Genetics v. genomics

Members of the public are being invited to debate the opportunities and challenges and deliver their verdict on genomic research and the future of genomics in Ireland.

They will be part of a 25 member Citizen’s Jury, broadly representative of the Irish population, which is being sought to deliberate on this topic and to deliver a verdict that will be presented to Government and policy makers to help shape future regulation in the area.

The exploration of the human genome has the potential to improve and save countless human lives.
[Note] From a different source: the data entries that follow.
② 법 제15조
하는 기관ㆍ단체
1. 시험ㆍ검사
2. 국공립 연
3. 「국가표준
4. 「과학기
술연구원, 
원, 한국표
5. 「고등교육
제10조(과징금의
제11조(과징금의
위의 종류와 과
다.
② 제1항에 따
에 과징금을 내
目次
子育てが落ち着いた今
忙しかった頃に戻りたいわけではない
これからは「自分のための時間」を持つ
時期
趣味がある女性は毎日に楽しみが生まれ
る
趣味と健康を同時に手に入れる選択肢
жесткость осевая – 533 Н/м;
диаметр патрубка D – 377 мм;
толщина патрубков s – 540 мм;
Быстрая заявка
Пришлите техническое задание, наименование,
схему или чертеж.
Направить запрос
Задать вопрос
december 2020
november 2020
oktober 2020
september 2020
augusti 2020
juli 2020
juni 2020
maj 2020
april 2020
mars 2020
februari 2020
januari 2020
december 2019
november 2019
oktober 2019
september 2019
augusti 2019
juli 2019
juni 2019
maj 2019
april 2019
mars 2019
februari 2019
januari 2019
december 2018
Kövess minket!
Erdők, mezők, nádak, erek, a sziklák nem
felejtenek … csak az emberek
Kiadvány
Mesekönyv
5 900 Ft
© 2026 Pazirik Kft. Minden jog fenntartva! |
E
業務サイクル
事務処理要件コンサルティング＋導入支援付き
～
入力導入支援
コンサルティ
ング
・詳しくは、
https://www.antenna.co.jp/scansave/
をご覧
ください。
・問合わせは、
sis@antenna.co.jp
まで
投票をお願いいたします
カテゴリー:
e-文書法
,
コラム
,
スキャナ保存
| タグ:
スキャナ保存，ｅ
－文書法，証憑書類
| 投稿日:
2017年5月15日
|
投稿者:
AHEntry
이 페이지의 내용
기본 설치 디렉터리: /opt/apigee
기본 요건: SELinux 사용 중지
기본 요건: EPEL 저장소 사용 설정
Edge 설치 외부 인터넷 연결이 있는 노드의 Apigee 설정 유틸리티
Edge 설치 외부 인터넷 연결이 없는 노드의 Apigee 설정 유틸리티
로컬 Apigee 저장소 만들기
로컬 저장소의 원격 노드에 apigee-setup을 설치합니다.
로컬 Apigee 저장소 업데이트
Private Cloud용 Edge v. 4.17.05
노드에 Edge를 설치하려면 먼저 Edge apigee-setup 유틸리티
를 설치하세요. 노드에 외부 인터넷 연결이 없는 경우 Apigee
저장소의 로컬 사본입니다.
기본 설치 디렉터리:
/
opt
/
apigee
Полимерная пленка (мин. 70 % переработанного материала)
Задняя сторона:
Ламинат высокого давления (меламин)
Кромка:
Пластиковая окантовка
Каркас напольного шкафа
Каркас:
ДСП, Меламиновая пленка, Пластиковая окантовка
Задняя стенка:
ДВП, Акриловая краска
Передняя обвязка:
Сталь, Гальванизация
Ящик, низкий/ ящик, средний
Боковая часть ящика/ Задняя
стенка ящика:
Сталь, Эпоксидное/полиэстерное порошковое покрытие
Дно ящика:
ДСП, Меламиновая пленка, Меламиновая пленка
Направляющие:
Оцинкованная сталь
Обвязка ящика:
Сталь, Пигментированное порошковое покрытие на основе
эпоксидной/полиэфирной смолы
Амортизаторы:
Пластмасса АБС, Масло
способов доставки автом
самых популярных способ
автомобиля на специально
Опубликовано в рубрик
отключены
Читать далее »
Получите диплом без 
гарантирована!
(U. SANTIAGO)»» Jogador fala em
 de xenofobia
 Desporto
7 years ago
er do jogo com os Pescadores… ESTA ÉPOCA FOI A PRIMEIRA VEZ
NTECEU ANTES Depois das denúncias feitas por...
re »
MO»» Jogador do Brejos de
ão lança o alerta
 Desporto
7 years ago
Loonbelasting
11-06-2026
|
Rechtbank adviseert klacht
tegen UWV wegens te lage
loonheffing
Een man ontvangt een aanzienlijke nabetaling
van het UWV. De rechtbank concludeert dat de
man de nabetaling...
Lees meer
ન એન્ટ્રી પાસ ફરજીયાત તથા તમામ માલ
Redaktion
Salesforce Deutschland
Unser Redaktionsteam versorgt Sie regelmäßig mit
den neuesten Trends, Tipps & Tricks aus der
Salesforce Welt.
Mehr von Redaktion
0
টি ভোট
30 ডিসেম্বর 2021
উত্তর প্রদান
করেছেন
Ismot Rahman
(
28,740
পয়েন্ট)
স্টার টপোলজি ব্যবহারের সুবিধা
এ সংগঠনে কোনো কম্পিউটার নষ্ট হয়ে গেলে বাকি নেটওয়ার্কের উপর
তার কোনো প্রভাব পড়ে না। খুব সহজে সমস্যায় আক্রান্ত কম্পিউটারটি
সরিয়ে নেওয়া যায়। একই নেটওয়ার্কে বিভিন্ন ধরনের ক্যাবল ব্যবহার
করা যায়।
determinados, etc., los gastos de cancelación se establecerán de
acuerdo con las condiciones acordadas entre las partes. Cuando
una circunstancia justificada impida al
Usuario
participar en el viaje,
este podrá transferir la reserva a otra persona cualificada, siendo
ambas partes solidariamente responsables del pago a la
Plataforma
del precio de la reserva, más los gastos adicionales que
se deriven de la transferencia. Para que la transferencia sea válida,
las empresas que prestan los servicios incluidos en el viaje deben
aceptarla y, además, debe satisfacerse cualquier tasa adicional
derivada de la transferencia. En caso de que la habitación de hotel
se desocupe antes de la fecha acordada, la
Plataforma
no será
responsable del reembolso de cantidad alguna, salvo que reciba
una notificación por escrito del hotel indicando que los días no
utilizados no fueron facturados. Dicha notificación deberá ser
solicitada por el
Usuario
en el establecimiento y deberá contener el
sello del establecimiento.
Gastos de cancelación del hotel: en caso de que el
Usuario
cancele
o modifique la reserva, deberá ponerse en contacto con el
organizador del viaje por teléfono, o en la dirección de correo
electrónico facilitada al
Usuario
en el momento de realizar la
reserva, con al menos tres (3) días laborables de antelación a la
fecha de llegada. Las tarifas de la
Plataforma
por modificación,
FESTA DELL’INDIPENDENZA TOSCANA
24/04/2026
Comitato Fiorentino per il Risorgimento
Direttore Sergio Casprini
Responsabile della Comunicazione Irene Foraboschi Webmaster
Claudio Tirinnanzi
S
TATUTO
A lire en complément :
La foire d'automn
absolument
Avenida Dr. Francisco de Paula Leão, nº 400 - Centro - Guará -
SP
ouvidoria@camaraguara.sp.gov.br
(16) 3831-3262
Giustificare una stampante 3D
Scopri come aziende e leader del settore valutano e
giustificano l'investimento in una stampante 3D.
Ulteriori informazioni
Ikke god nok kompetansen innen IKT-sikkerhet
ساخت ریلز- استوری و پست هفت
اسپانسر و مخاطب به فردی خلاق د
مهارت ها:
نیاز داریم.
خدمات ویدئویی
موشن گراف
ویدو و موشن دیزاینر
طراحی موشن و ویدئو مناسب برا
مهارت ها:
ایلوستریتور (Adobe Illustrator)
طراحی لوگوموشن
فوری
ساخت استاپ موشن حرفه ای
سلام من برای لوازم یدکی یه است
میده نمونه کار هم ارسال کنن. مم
But it’s a project that doesn’t come without risk.

Organised by the Irish Platform for Patients’ Organisations, Science & Industry (IPPOSI), in collaboration with the RCSI Public Patient Involvement Office, the jury will be guided by an independent Oversight Panel made up of representatives from Rare Diseases Ireland, Health Research Charities Ireland and the RCSI University of Medical and Health Sciences.

During the month of June 2022, jury members will meet for a number of sittings chaired by an independent facilitator. They will have the opportunity to hear testimony and to cross-examine witnesses who are expert not only in the field of genomics, but also in the related areas of medical care, ethics and law.

The jury will examine how genomic information can improve our health as individuals and as a society. It will also probe to what extent we should support the increased use of genomics in our health care and health research, the challenges and opportunities that arise from doing so, and the safeguards that need to be put in place to maximise progress while containing the risks.

The jury verdict, once announced, will be discussed in depth via a series of follow-on Deliberative Dialogue workshops with diverse population-based groups organised by the RCSI University’s Public Patient Involvement (PPI) Office, in September 2022.

To be a member of the Citizens’ Jury, people must be aged 18 years and above, and resident in the Republic of Ireland. The successful applicants will be randomly selected through an independent process overseen by an academic expert in data protection, informatics and ethics, to ensure representation from a cross-section of the Irish population on the final jury. Jurors will receive a gratuity as a token of appreciation for their time. For full information and to make application, visit before the closing date of Wednesday March 23, 2022.

Welcoming the initiative as an opportunity to seek the views of the public on an area that urgently needs robust oversight, IPPOSI board member, Prof. Orla Hardiman, said, “Genomics. Not exactly a word that trips off the tongue or that we’re hugely familiar with. However, we wouldn’t exist without it. The human genome is the blueprint for our bodies. Made up of DNA, no human genome is the same, and tiny glitches in that DNA can give rise to serious illness and disability. Developing genomic medicine that is specific to a person’s DNA, can have a transformative effect on their lives and future health and well-being, as well as for wider society. However, we do need to take steps to maximise the societal benefits, and to also minimise the risks that come with genomic research in Ireland and to ensure that the appropriate structures and guidelines are in place so that everything we do benefits us collectively as a society.

“As a doctor and a scientist, I have seen the benefits of genomic research. But at the moment, as a society, we need to understand what the best approaches are that will allow us to conduct meaningful research that benefits everybody. It’s important that we hear from the Irish people about what they are comfortable with when it comes to giving consent for genetic research, and the types of information that is needed to understand how their genetic data will be used. You don’t have to have a science or medical background or know anything about genomics to join the jury. We want you to come with an open mind and lots of questions.”